My own dream for you is that you will study at the Cliffs someday and pursue your place on that Path.
And that is where I met your father, in a mild firstmonth of Winter. We fell in love, married that Summer, and you were born all those many years ago in the Springtime of the following year. Some say we find love in the season of our birth. I certainly did. May the Maker bring you true love in the Springtime if you have not already found it.
Where do your talents lie, my daughter? Observer? Healer? Artist? Songstress? Musician? Some marvelous combination?
Pursue what speaks to your heart and let the Maker and the Healer’s Oath guide you in all things.
Know that I love ye beyond story and beyond measure.
Ye are your father’s and your mother’s wondrous dream come to life.
Mother
Gregoria read the letter several times before replacing it in her father’s lettercase.
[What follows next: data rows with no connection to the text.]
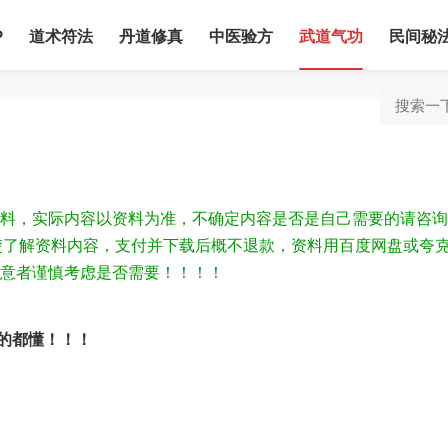
P
道术符法
丹道修真
中医验方
武道气功
民间秘
料，实际内容以资料为准，不确定内容是否是自己需要的请咨询
为清楚了解资料内容，支付并下载后概不退款，资料用百度网盘或夸
意者谨慎考虑是否需要！！！！
的都懂！！！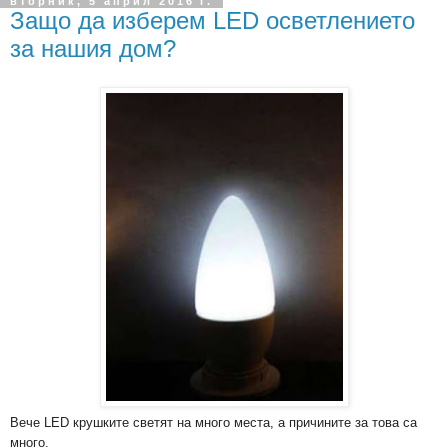
вторник, 5 април 2016 г.
Защо да изберем LED осветлението
за нашия дом?
Вече LED крушките светят на много места, а причините за това са
много.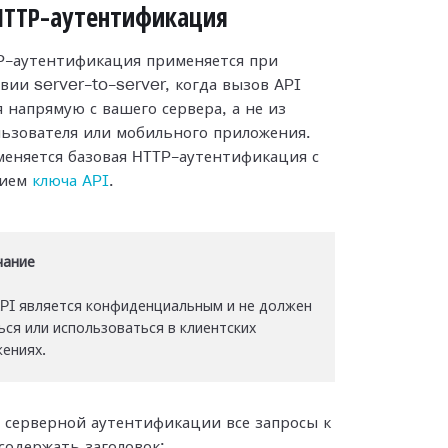
HTTP-аутентификация
P-аутентификация применяется при
вии server-to-server, когда вызов API
 напрямую с вашего сервера, а не из
льзователя или мобильного приложения.
еняется базовая HTTP-аутентификация с
нием
ключа API
.
чание
PI является конфиденциальным и не должен
ься или использоваться в клиентских
ениях.
 серверной аутентификации все запросы к
содержать заголовок: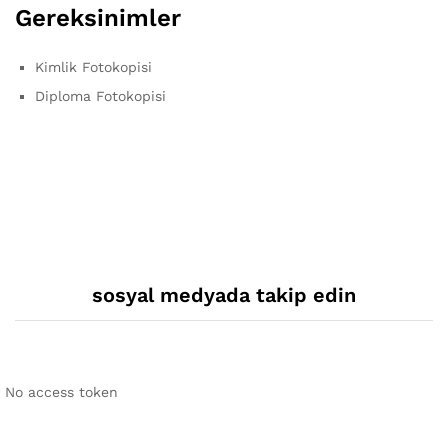
Gereksinimler
Kimlik Fotokopisi
Diploma Fotokopisi
sosyal medyada takip edin
No access token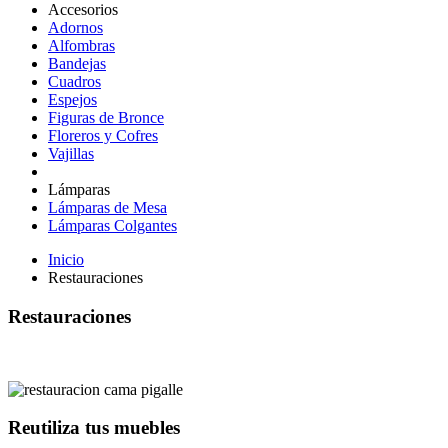
Accesorios
Adornos
Alfombras
Bandejas
Cuadros
Espejos
Figuras de Bronce
Floreros y Cofres
Vajillas
Lámparas
Lámparas de Mesa
Lámparas Colgantes
Inicio
Restauraciones
Restauraciones
Reutiliza tus muebles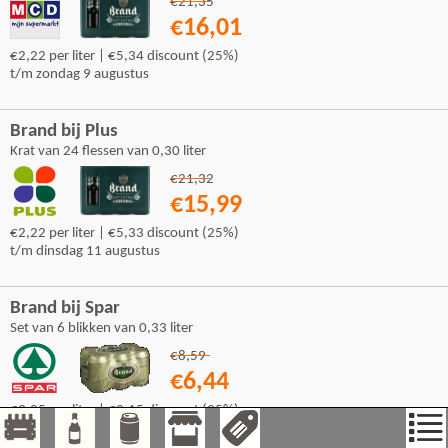
€21,35
€16,01
€2,22 per liter | €5,34 discount (25%)
t/m zondag 9 augustus
Brand bij Plus
Krat van 24 flessen van 0,30 liter
€21,32
€15,99
€2,22 per liter | €5,33 discount (25%)
t/m dinsdag 11 augustus
Brand bij Spar
Set van 6 blikken van 0,33 liter
€8,59
€6,44
€3,25 per liter | €2,15 discount (25%)
t/m woensdag 12 augustus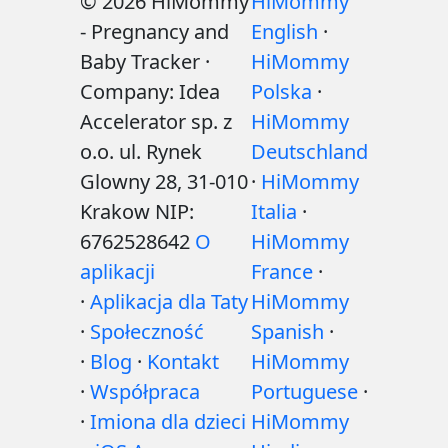
© 2026 HiMommy
HiMommy
- Pregnancy and
English
·
Baby Tracker ·
HiMommy
Company: Idea
Polska
·
Accelerator sp. z
HiMommy
o.o. ul. Rynek
Deutschland
Glowny 28, 31-010
·
HiMommy
Krakow NIP:
Italia
·
6762528642
O
HiMommy
aplikacji
France
·
·
Aplikacja dla Taty
HiMommy
·
Społeczność
Spanish
·
·
Blog
·
Kontakt
HiMommy
·
Współpraca
Portuguese
·
·
Imiona dla dzieci
HiMommy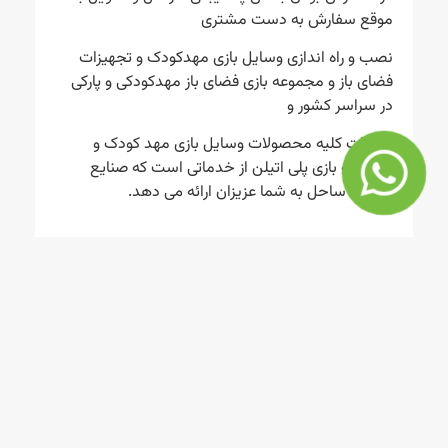
موقع سفارش به دست مشتری
نصب و راه اندازی وسایل بازی مهدکودک و تجهیزات
فضای باز و مجموعه بازی فضای باز مهدکودکی و پارکی
در سراسر کشور و
صادرات کلیه محصولات وسایل بازی مهد کودک و
مجموعه بازی پلی اتیلن از خدماتی است که صنایع
تولیدی ساحل به شما عزیزان ارائه می دهد.
محصولات
راه های
ارتباطی
“صنایع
Her mother, ever the one to notice and account for details, must have written the letter to be opened by Gregoria if her mother died because of a childbirth gone wrong or some sickness had claimed her, but why had her father kept the letter and never shown it to her?
On second thought, It was easy to understand why Gregor had kept the letter, but why not show it to her when she had begun classes at the Cliffs, as her mother had wished? The letter had to have been written before Gregoria was born. “My longed-for Gregoria,” she read.
Father must have been waiting for my wedding day, she decided.
But Gregoria’s first Fair Pairing had been her last. The Wheel had stopped on the first spin, and the moody son with the matching number had cared nothing for her feelings or interests. He’d done well for himself and had a fine house and a large family at one of the Crossroads. Her father comforted her and supported her decision. Her mother confided her own first Fair Pairing had failed, and she could not imagine her life without Gregoria’s father, the man who had freely chosen her three seasons later.
Gregoria hadn’t met anyone suitable at the Aintree Town Hall gatherings. She preferred the Wythe House scriptorium and the world of books and poems.
Losing both of her parents within less than three years of each other had unmoored her.
There had been no shortage of love or encouragement. Early on, she’d struggled with the idea of sharing her parents’ love with Hannah, her adopted sister; but her dissatisfaction vanished with her first glimpse of life at the Cliffs. The sea had stolen her affections at first sight . . .
Her own life, she suddenly realized, could be otherwise; she could return to its true center.
She would accept the Midwife’s offer of Motherers for Hannah, take Leda to the Cliffs, and finish her course of study. She would become the only woman to earn both honors, the ring of the Master Healer and the silver scroll brooch of the Master Observer.
Hannah stood in the doorway, eyelids reddened and shoulders drooping.
“Go back to your room. Nap first — Leda is already asleep — and then I will fix something for supper.”
Hannah turned away and walked back down the hall to her room.
Gregoria rose and shut the bedroom door.